▸ **YOUR GOAL**
Continue the Cloudspeed 500 review text on its test bench and SMART data from where it stops.

▸ **TEXT PASSAGE**
========

TEST BENCH AND PROTOCOL
In testing the Cloudspeed 500, we’ll be using Red Hat Enterprise Linux and/or CentOS, as we do for much of our enterprise testing to date. Linux has less overhead and is generally more flexible when it comes to evaluating performance. That said, our enterprise test bench is OS agnostic.
We’ll apply a few new standardized testing techniques in addition to some of our older test protocols. We want to isolate and explore the individual performance of the review drives as accurately as we can. As the test bench evolves, we hope the result is a more tangible, relevant performance evaluation.
A special thanks to Asus, Crucial, OCZ, and Fractal Design for sponsoring our Enterprise Test Bench.
S.M.A.R.T. DATA
SMART, or Self-Monitoring, Analysis and Reporting Technology data, yields insights into drive health and behavior. Originally, SMART was used as a method of predicting drive failure for mechanical HDDs. In the age of solid state storage, SMART data can tell you how much a drive has read, written, how many blocks have been removed from service, temperature, etc. Some SSDs have virtually no useful attributes, while others are quite comprehensive. Since there aren’t really industry standards governing SMART attributes, each manufacturer’s information is different.
Without a doubt, one of the best features of the SF-2581 is comprehensive SMART data. Consumer-oriented SandForce drives already wield good SMART info, but the enterprise variants take it to a new level.

========

▸ **EXCERPTED RECORDS**
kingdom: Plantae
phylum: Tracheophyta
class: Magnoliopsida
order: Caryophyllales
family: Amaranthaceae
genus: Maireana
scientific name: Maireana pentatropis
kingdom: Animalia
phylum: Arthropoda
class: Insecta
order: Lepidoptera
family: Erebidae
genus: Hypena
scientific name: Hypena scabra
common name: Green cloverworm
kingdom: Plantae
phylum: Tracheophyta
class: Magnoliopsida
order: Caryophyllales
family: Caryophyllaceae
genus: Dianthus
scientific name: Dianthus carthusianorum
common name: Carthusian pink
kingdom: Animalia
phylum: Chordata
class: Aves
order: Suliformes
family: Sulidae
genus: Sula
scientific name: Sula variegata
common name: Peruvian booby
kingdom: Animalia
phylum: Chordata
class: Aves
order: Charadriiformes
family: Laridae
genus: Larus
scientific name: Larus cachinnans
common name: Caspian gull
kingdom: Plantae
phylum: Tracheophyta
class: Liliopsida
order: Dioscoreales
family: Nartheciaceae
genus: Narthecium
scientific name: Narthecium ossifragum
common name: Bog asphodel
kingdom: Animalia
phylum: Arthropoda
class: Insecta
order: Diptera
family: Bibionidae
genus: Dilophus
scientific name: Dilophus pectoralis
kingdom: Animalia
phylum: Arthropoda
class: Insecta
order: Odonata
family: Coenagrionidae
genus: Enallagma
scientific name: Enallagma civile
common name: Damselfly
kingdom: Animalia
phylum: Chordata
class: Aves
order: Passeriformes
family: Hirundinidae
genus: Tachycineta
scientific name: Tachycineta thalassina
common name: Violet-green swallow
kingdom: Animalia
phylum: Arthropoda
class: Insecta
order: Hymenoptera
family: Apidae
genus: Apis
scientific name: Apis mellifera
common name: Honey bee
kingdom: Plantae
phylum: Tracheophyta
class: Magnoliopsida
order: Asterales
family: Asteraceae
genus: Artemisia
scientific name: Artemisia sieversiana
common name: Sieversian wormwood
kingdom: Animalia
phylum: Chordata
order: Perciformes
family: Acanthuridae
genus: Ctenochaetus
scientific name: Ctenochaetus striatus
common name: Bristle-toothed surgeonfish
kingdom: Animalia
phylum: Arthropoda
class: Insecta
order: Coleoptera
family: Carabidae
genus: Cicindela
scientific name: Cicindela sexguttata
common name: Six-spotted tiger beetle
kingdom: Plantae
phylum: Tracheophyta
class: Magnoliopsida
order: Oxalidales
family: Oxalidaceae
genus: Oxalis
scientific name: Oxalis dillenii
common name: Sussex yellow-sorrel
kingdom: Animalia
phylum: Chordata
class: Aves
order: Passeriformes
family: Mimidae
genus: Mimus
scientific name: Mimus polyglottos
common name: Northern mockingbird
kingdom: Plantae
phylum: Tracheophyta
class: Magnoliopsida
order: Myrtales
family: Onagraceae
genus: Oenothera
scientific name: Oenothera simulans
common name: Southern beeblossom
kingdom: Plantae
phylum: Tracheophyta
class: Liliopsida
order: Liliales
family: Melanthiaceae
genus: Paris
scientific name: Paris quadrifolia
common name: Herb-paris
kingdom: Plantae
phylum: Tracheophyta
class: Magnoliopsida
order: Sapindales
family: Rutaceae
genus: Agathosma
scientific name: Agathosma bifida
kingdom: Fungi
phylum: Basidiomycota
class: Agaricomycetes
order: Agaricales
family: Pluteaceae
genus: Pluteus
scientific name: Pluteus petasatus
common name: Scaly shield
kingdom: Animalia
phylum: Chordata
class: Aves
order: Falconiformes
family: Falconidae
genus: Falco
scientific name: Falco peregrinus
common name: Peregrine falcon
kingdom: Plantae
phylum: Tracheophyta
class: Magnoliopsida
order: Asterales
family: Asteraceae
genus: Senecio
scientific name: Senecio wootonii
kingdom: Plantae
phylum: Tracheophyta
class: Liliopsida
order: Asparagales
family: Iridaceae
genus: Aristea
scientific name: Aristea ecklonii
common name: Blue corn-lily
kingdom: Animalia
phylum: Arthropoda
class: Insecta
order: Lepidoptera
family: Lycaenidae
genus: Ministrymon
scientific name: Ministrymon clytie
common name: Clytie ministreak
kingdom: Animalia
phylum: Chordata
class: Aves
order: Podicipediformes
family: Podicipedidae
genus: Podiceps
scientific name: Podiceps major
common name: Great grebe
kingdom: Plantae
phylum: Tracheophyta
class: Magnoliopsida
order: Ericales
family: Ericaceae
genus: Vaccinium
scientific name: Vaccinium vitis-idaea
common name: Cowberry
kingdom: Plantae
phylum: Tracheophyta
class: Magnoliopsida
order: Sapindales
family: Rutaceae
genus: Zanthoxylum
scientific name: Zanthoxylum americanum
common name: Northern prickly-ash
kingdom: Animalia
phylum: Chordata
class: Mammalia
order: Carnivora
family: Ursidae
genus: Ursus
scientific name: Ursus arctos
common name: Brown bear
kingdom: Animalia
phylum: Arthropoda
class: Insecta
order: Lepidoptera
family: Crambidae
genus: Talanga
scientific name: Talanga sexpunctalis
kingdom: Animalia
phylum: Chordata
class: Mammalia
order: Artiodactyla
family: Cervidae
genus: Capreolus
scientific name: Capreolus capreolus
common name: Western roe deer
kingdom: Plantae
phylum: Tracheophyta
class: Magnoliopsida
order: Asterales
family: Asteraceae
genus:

========

▸ **WRITTEN ANSWER**
Like other 22xx SF flash storage processors, the drive keeps track of how many GB the host asked the drive to write, and how many were actually written to the flash. With SandForce’s compression technology, host writes (F1) are usually more than the actual number of GB written to the flash (Attribute E9). In this case, the CloudSpeed 500 has written more to the flash than the host asked it to because of write amplification and overhead. Our testing is done with mostly incompressible data, but if it were composed of compressible data, much less would have been written to the flash. The end result is less wear on the NAND and higher write performance when data can be easily deduplicated.
Our CloudSpeed had written 38,543GB at the time this screen shot was taken. If we were to keep writing to the drive at this rate, SandForce’s write throttling would be triggered to slow the write speed of the drive enough to keep it working through all five years of warranty. The effect is temporary and as soon as the drive figures out that the excessive write period is over, write throttling is ended. Few SandForce-driven drives use warranty throttling, but SMART has activated it in the firmware to help make sure that their SSD makes it five years in the trenches.